Some recent DDoS attacks on banks have been politically motivated. Last year, a hacker group called the European Cyber Army claimed responsibility for DDoS attacks against websites run by Bank of America, JPMorgan Chase, and Fidelity Bank. Little is known about the group, but it has aligned itself with Anonymous on some attacks and seems interested in undermining U.S. institutions, including the court system as well as large banks.

But while attacks from nation-states and hacktivists tend to grab headlines, it’s the stealthy, unannounced DDoS attacks, such as those against Web applications, that are more likely to gum up the works for bank websites for short periods and are in fact more numerous, Turner noted. They’re meant to test the strength of defenses or to distract the target from another type of attack.

For example, a DDoS attack may be used as smokescreen for online banking fraud or some other type of financially motivated fraud. In Neustar’s study, 30% of U.S. financial services industry respondents said they suffered malware or virus installation and theft as a result of a DDoS attack.

“What I hear from our clients is that DDoS is sometimes used as a method to divert security staff so that financial fraud can get through,” said Avivah Litan, vice president at Gartner. “But these occurrences seem to be infrequent.”

Her colleague Lawrence Orans, a research vice president for network security at Gartner, sounded skeptical about the frequency of DDoS-as-decoy schemes.

“I think there is some fear-mongering associated with linking DDoS attacks with bank fraud,” he said. However, “the FBI has issued warnings about this in the past, so there is some validity to the issue of attackers using DDoS attacks as a smokescreen to distract a bank’s security team while the attacker executes fraudulent transactions.”

According to Verisign’s iDefense team, DDoS cybercriminals are also stepping up their attacks on point-of-sale systems and ATMs.

“We believe this trend will continue throughout 2015 for financial institutions,” Pandrangi said. “Additionally, using an outdated operating system invites malware developers and other cyber-criminals to exploit an organization’s networks. What’s worse is that thousands of ATMs owned by the financial sector in the U.S. are running on the outdated Windows XP operating system, making it vulnerable to becoming compromised.”

Six-Figure Price Tag

DDoS attacks are unwelcome at any cost.

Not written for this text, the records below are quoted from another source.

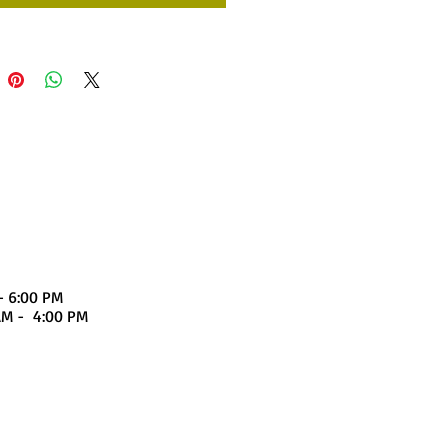
- 6:00 PM
4:00 PM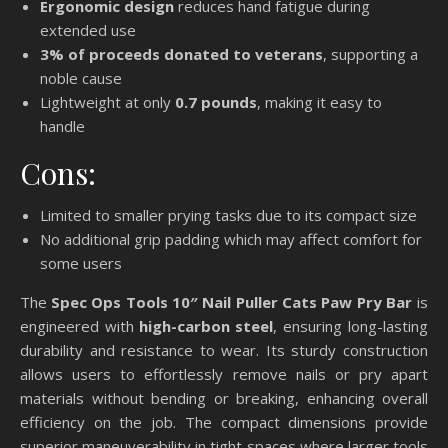
Ergonomic design
reduces hand fatigue during
extended use
3% of proceeds donated to veterans
, supporting a
noble cause
Lightweight at only
0.7 pounds
, making it easy to
handle
Cons:
Limited to smaller prying tasks due to its compact size
No additional grip padding which may affect comfort for
some users
The
Spec Ops Tools 10″ Nail Puller Cats Paw Pry Bar
is
engineered with
high-carbon steel
, ensuring long-lasting
durability and resistance to wear. Its sturdy construction
allows users to effortlessly remove nails or pry apart
materials without bending or breaking, enhancing overall
efficiency on the job. The compact dimensions provide
superior maneuverability in tight spaces where larger tools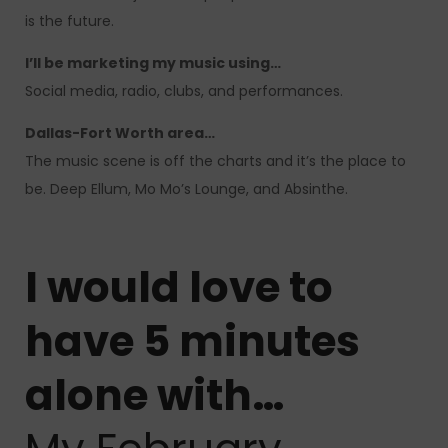
is the future.
I’ll be marketing my music using…
Social media, radio, clubs, and performances.
Dallas-Fort Worth area…
The music scene is off the charts and it’s the place to
be. Deep Ellum, Mo Mo’s Lounge, and Absinthe.
I would love to
have 5 minutes
alone with…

Neustar’s study puts a price tag on the harm banks suffer during such attacks: $100,000 an hour for most banks that were able to quantify it. More than a third of the financial services firms surveyed reported costs of more than that.

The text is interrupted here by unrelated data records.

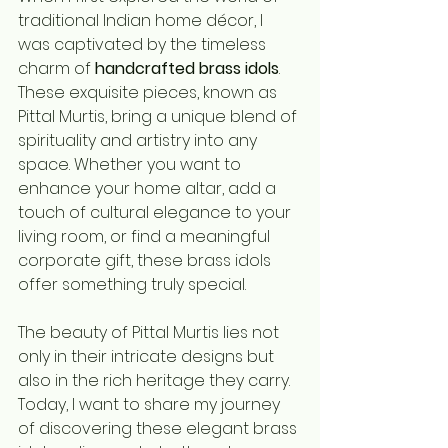
traditional Indian home décor, I 
was captivated by the timeless 
charm of 
handcrafted brass idols
. 
These exquisite pieces, known as 
Pittal Murtis, bring a unique blend of 
spirituality and artistry into any 
space. Whether you want to 
enhance your home altar, add a 
touch of cultural elegance to your 
living room, or find a meaningful 
corporate gift, these brass idols 
offer something truly special.
The beauty of Pittal Murtis lies not 
only in their intricate designs but 
also in the rich heritage they carry. 
Today, I want to share my journey 
of discovering these elegant brass 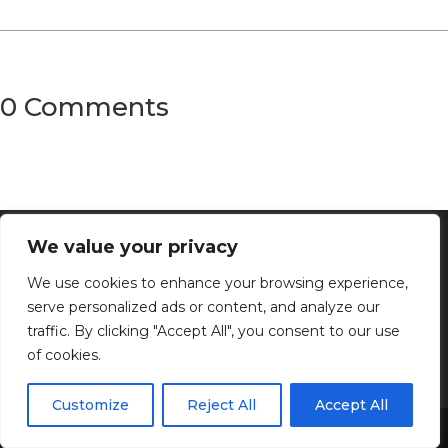
0 Comments
We value your privacy
We use cookies to enhance your browsing experience,
serve personalized ads or content, and analyze our
traffic. By clicking "Accept All", you consent to our use
of cookies.
Customize
Reject All
Accept All
Discover the captivating wisdom and profound beauty of
Share This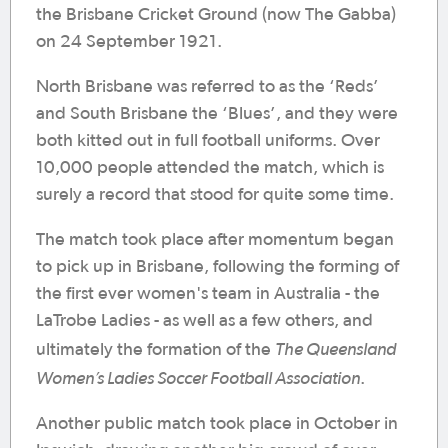
the Brisbane Cricket Ground (now The Gabba)
on 24 September 1921.
North Brisbane was referred to as the ‘Reds’
and South Brisbane the ‘Blues’, and they were
both kitted out in full football uniforms. Over
10,000 people attended the match, which is
surely a record that stood for quite some time.
The match took place after momentum began
to pick up in Brisbane, following the forming of
the first ever women's team in Australia - the
LaTrobe Ladies - as well as a few others, and
The Queensland
ultimately the formation of the
Women’s Ladies Soccer Football Association
.
Another public match took place in October in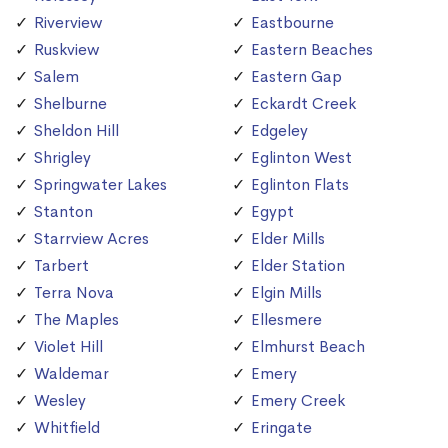
Riverview
Eastbourne
Ruskview
Eastern Beaches
Salem
Eastern Gap
Shelburne
Eckardt Creek
Sheldon Hill
Edgeley
Shrigley
Eglinton West
Springwater Lakes
Eglinton Flats
Stanton
Egypt
Starrview Acres
Elder Mills
Tarbert
Elder Station
Terra Nova
Elgin Mills
The Maples
Ellesmere
Violet Hill
Elmhurst Beach
Waldemar
Emery
Wesley
Emery Creek
Whitfield
Eringate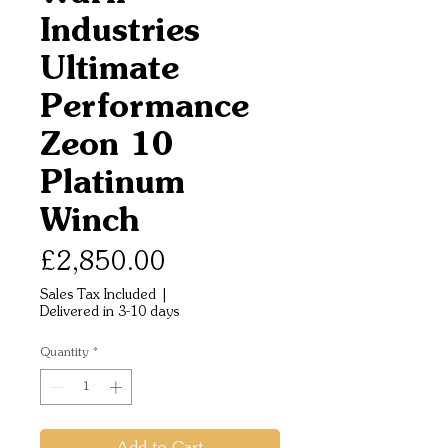
Industries
Ultimate
Performance
Zeon 10
Platinum
Winch
Price
£2,850.00
Sales Tax Included
|
Delivered in 3-10 days
Quantity
*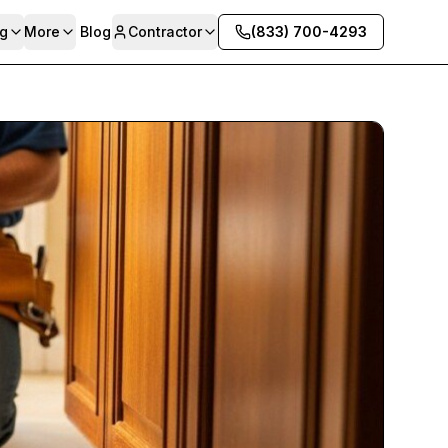
g
More
Blog
Contractor
(833) 700-4293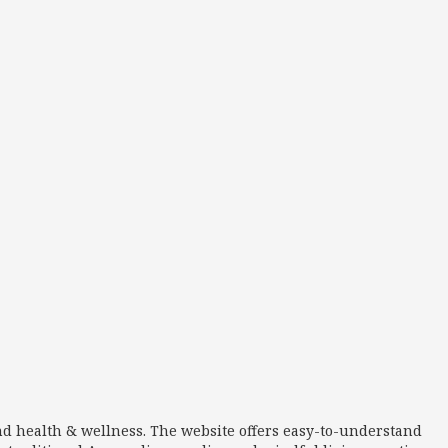
nd health & wellness. The website offers easy-to-understand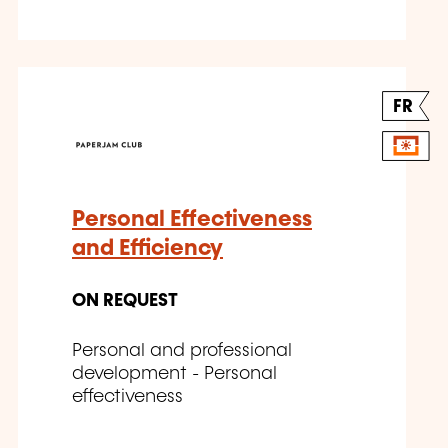
FR
Personal Effectiveness
and Efficiency
ON REQUEST
Personal and professional
development - Personal
effectiveness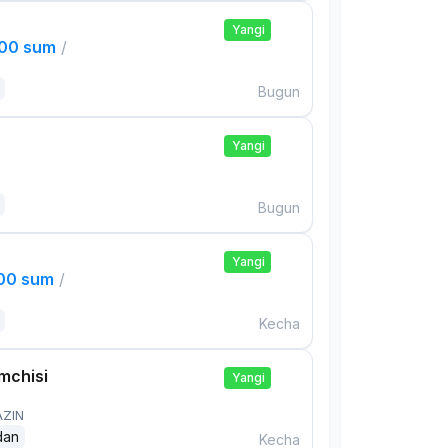
Yangi
000 sum
/
Bugun
Yangi
Bugun
Yangi
000 sum
/
Kecha
mchisi
Yangi
AZIN
dan
Kecha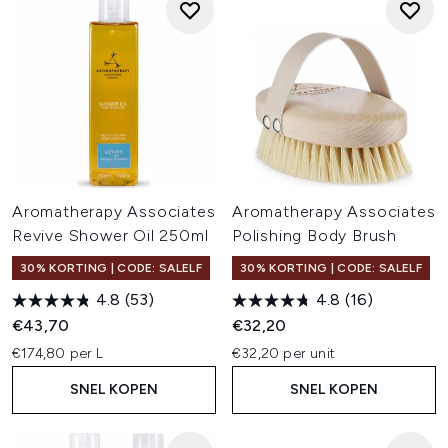
Aromatherapy Associates
Aromatherapy Associates
Revive Shower Oil 250ml
Polishing Body Brush
30% KORTING | CODE: SALELF
30% KORTING | CODE: SALELF
4.8
(53)
4.8
(16)
€43,70
€32,20
€174,80 per L
€32,20 per unit
SNEL KOPEN
SNEL KOPEN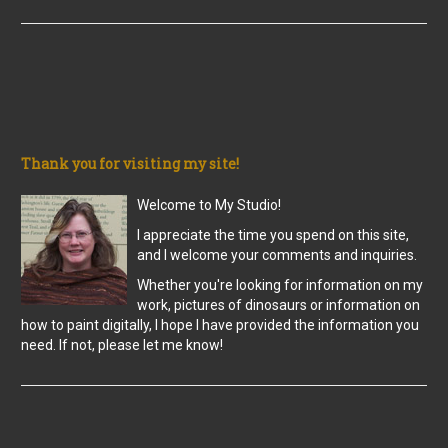
Thank you for visiting my site!
Welcome to My Studio!
I appreciate the time you spend on this site,
and I welcome your comments and inquiries.
Whether you're looking for information on my
work, pictures of dinosaurs or information on
how to paint digitally, I hope I have provided the information you
need. If not, please let me know!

“Those losses represent what companies stand to lose during peak hours of transactions on their websites,” said Abrams. “That doesn’t even begin to cover the losses in terms of expenses going out. For example, many attacks require six to ten professionals to mitigate the attack once it’s under way. That’s a lot of salaries going out that also represent losses for the company.”

Survey respondents also complained about the damage to their brand and customer trust during and after DDoS attacks. “That gets more difficult to quantify in terms of losses to an overall brand, but it’s a significant concern,” Abrams said.

To some, the $100,000 figure seems high. “Banks have other channels for their customers — mainly branch, ATM and phone — so I don’t see that much revenue being lost,” said Litan.

Other recent studies have also attempted to quantify the cost of a DDoS attack.

A study commissioned by Incapsula surveyed IT managers from 270 North American organizations and found that the average cost of an attack was $40,000 an hour: 15% of respondents put the cost at under $5,000 an hour; 15% said it was more than $100,000.

There’s no question banks have had to spend millions in aggregate to mitigate DDoS risks.

“They created more headroom by buying more bandwidth and by scaling the capacity of their web infrastructure — for example, by buying more powerful web servers,” said Orans. “And they continue to spend millions on DDoS mitigation services. That’s where the real pain has been — the attackers forced the banks to spend a lot of money on DDoS mitigation.”